Читать книгу 📗 "Олигарх 6 (СИ) - Шерр Михаил"
Сам Ипполит тоже оказался среди каторжан, которые, за исключением Лунина, выказывают ему презрение.
Ипполит Завалишин вызывает у меня отвращение. Он не будет мною помилован и вместе с уголовниками, убийцами и насильниками в кандалах пойдет по этапу в Красноярск.
А Дмитрия Иринарховича мне хочется освободить как можно скорее. Его я хочу взять с собой в сплав по Амуру.
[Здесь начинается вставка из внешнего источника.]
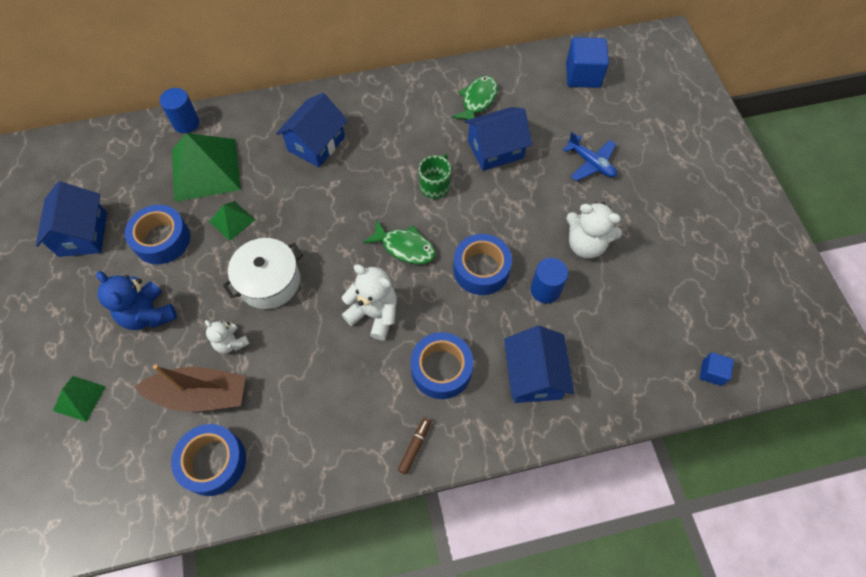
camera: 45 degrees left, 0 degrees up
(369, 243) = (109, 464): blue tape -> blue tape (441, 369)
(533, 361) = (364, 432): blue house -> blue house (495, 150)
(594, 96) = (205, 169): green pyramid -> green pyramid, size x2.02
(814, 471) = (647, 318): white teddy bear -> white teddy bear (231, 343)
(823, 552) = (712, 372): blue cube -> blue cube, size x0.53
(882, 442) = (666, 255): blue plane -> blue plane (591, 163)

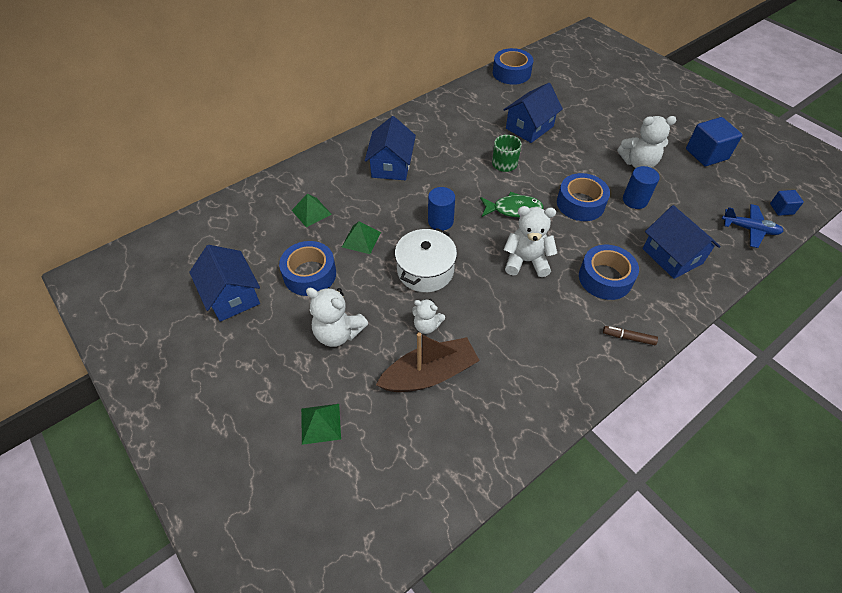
camera: 25 degrees left, 10 degrees down
(148, 314) = (338, 333): blue teddy bear -> white teddy bear
(186, 123) = (270, 186): blue cylinder -> blue cylinder (440, 221)
(205, 169) = (311, 212): green pyramid -> green pyramid, size x0.49
(213, 462) = (479, 420): blue tape -> blue tape (511, 73)
(415, 446) = (628, 338): brown marker -> brown marker turned 75 degrees counterclockwise
(477, 100) = (492, 102): green fish -> none
(583, 75) = (553, 67): blue cube -> blue cube (706, 154)
(591, 163) = (601, 115): blue plane -> blue plane (749, 229)

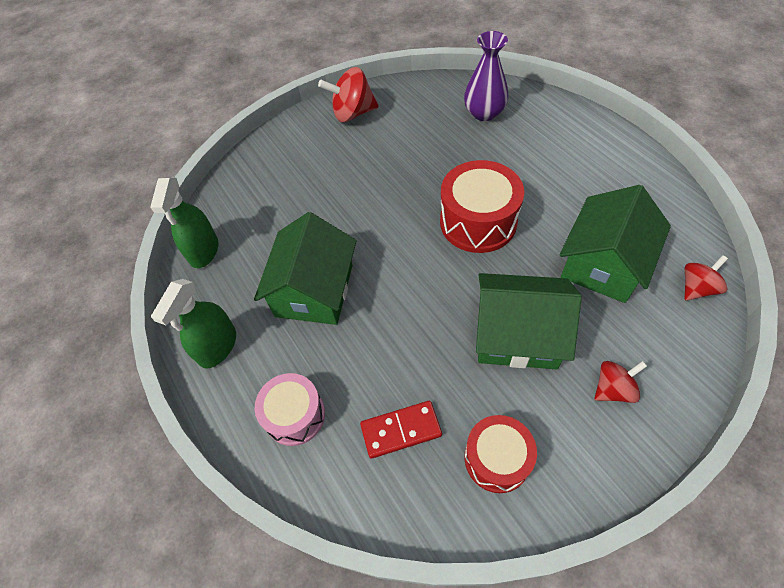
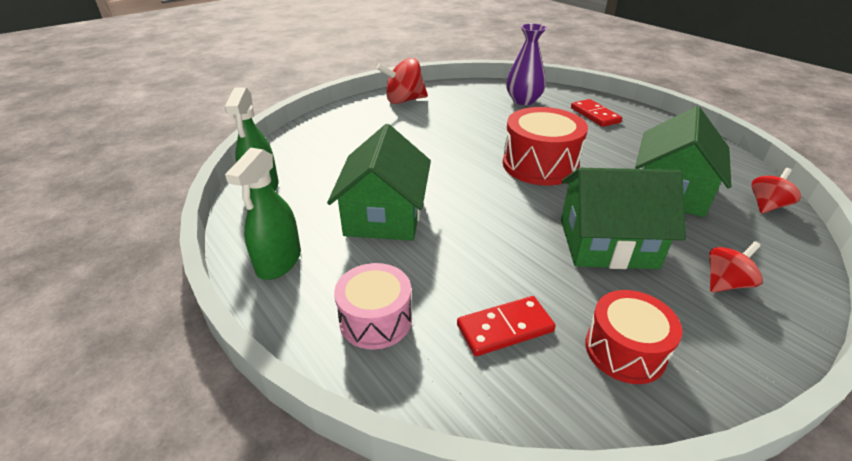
camera: 10 degrees left, 20 degrees down
(558, 139) = (595, 115): none -> red domino

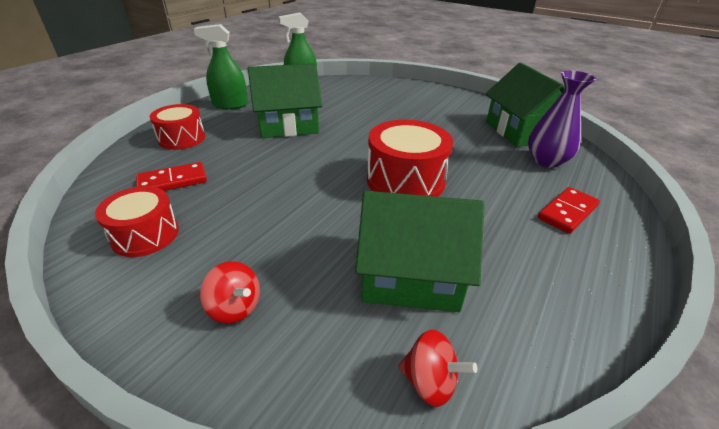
camera: 70 degrees right, 0 degrees up
(376, 320) = (182, 138): pink drum -> red drum
(404, 100) = (470, 105): red spinning top -> none
(505, 328) = (172, 181): red domino -> red domino turned 75 degrees counterclockwise
(607, 243) = (284, 225): green house -> green house (521, 131)

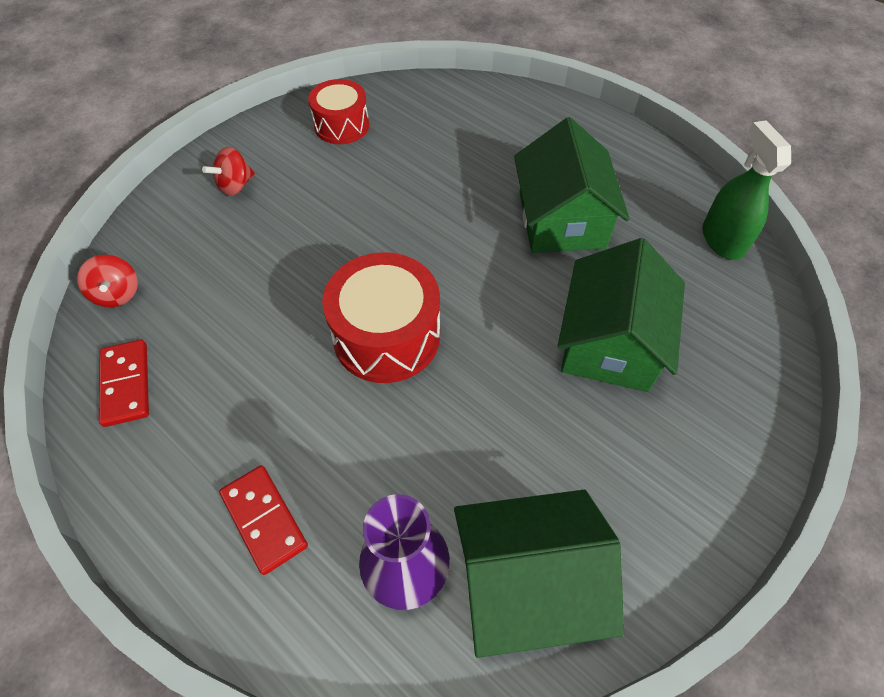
camera: 100 degrees right, 20 degrees up
(172, 181) = (426, 129): red domino -> red domino (126, 384)
(182, 138) = (523, 123): red drum -> none
(230, 105) = (629, 156): green spray bottle -> none
(410, 275) = (223, 305): green house -> green house (610, 342)
(430, 382) = (118, 294): red spinning top -> red spinning top turned 60 degrees counterclockwise

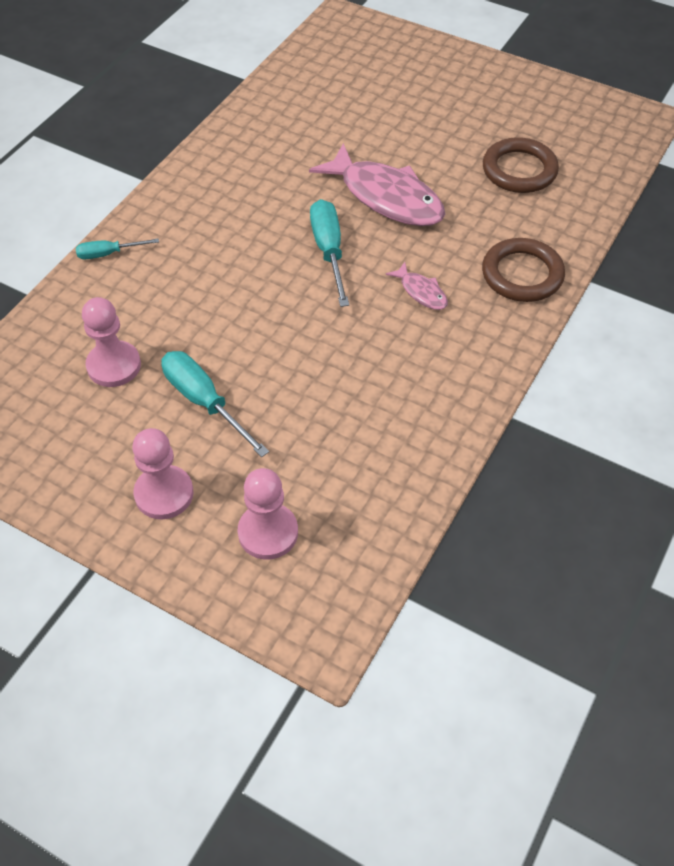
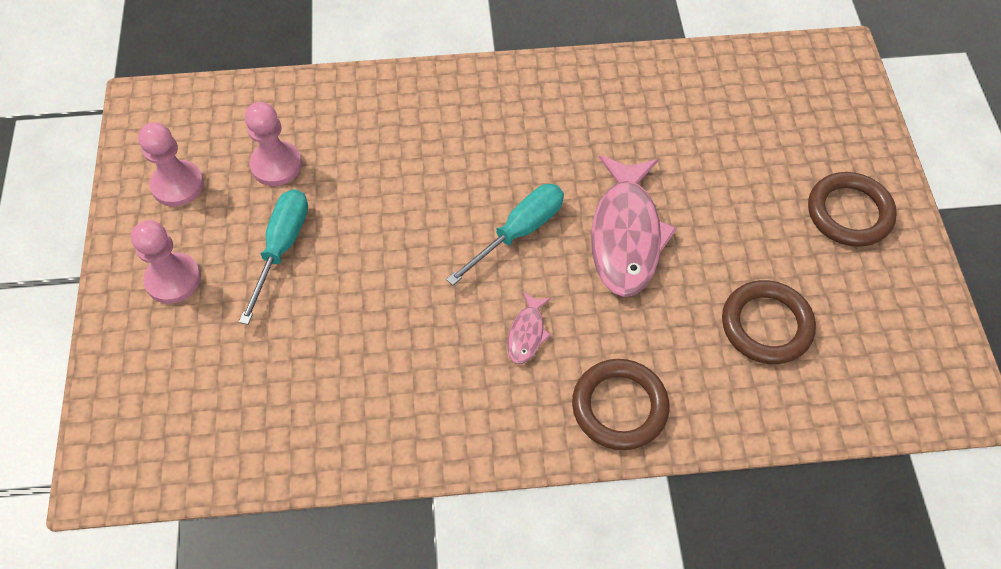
camera: 55 degrees right, 5 degrees up
(108, 254) = (389, 84): turquoise screwdriver -> none
(268, 532) = (179, 375): pink pawn -> pink pawn (177, 185)
(468, 86) = (849, 213): none -> brown ring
Молодую особу я решил не томить неизвестностью, и как только супруга коменданта отошла от нас после представления, прямо спросил её:
— Позвольте спросить вас, сударыня. Вы по-прежнему любите господина Завалишина и желаете стать его женой? — мой вопрос не смутил молодую особу. Она явно ждала чего-то подобного и только побледнела, отчего стала выглядеть еще лучше.
— Да, ваша светлость.
— Я задал вам этот вопрос, Аполлинария Семеновна, не из праздного любопытства. Дмитрию Иринарховичу будет предложено поехать со мной в экспедицию по Амуру, и я хочу, чтобы вы понимали, что вас ждет, если вы разделите с ним его судьбу.
Аполлинария вытянулась как струна и тихо, но очень четко ответила:
— Я за любимым человеком пойду на край света, а если судьба велит ждать его, то до гробовой доски.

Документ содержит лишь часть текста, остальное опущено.